*Records for processing*
-- Opening Marker --
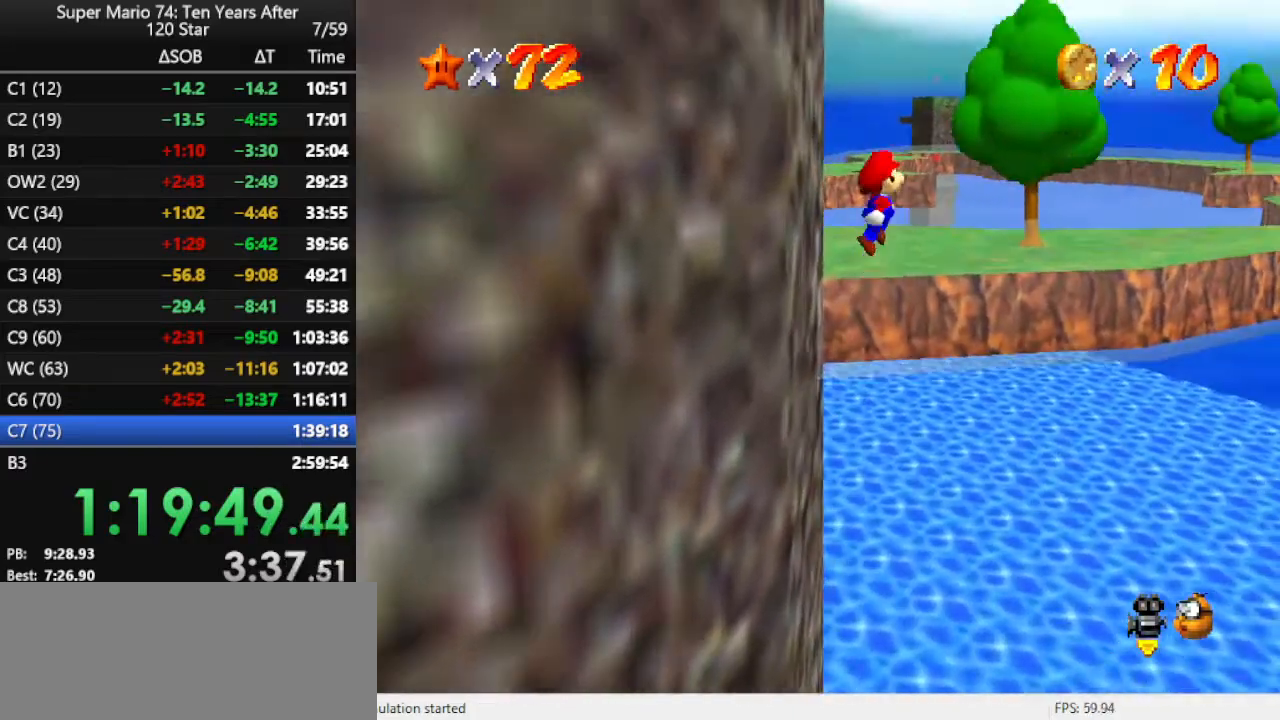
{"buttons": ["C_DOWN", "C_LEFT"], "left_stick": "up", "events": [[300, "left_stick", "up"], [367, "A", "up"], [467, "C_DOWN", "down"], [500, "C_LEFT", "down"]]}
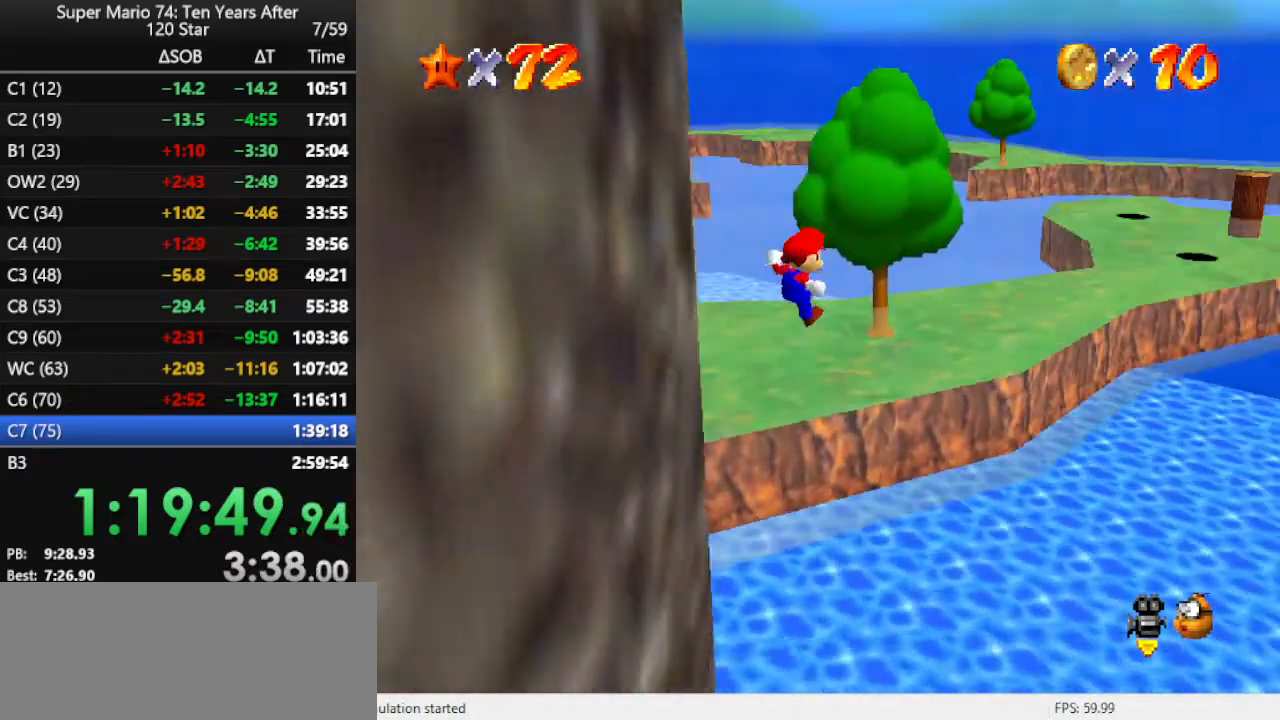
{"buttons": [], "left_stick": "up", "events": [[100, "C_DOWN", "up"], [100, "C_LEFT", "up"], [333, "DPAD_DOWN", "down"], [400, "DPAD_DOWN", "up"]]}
-- Closing Marker --
-- Opening Marker --
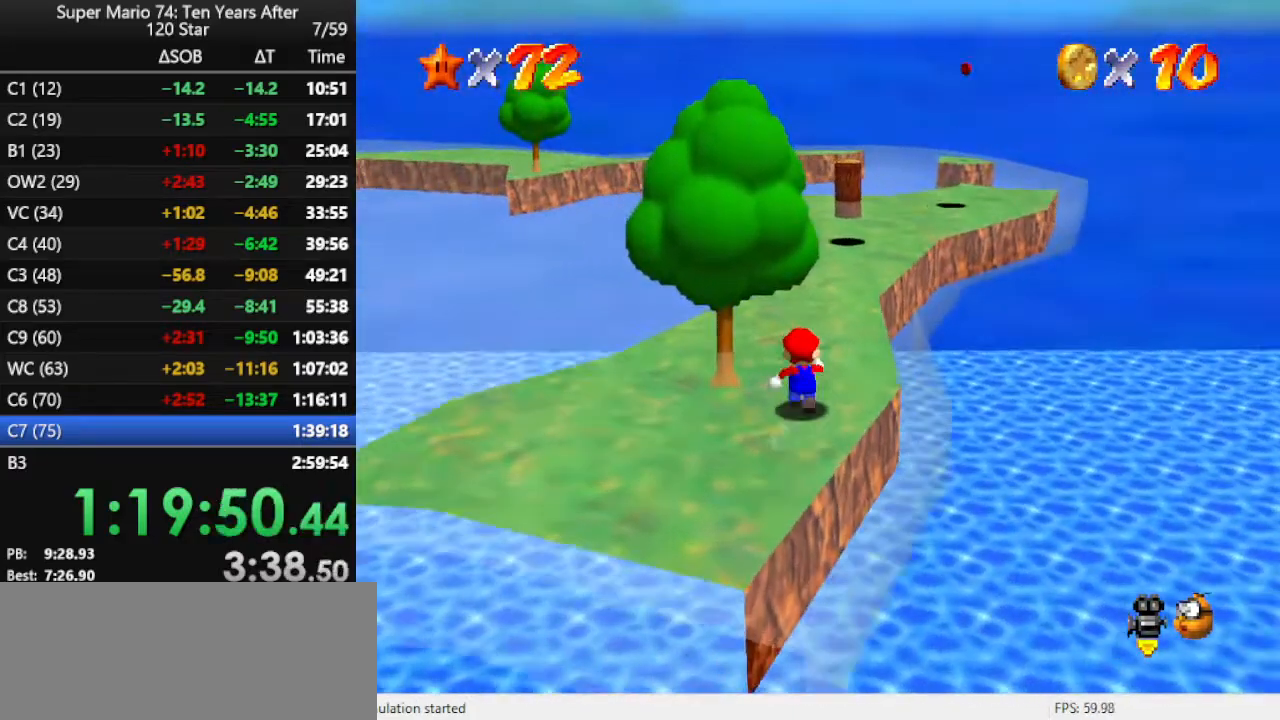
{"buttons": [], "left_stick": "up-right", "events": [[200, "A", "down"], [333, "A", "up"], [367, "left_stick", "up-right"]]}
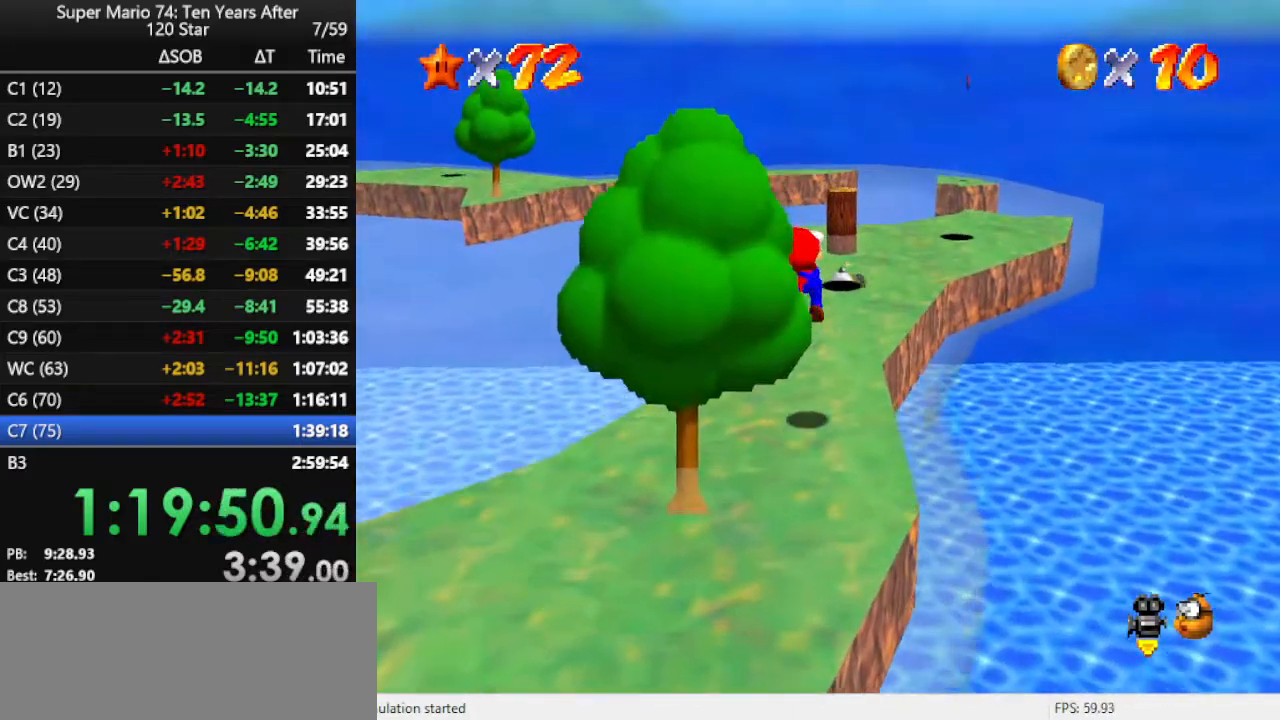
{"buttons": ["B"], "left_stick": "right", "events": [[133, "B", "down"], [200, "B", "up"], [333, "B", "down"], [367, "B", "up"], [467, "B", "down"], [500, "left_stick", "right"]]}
-- Closing Marker --
*What you are asked to do*
Whenever the word "right" shows up in a line of the entries, list that line.

*Reply to the task*
{"buttons": [], "left_stick": "up-right", "events": [[200, "A", "down"], [333, "A", "up"], [367, "left_stick", "up-right"]]}
{"buttons": ["B"], "left_stick": "right", "events": [[133, "B", "down"], [200, "B", "up"], [333, "B", "down"], [367, "B", "up"], [467, "B", "down"], [500, "left_stick", "right"]]}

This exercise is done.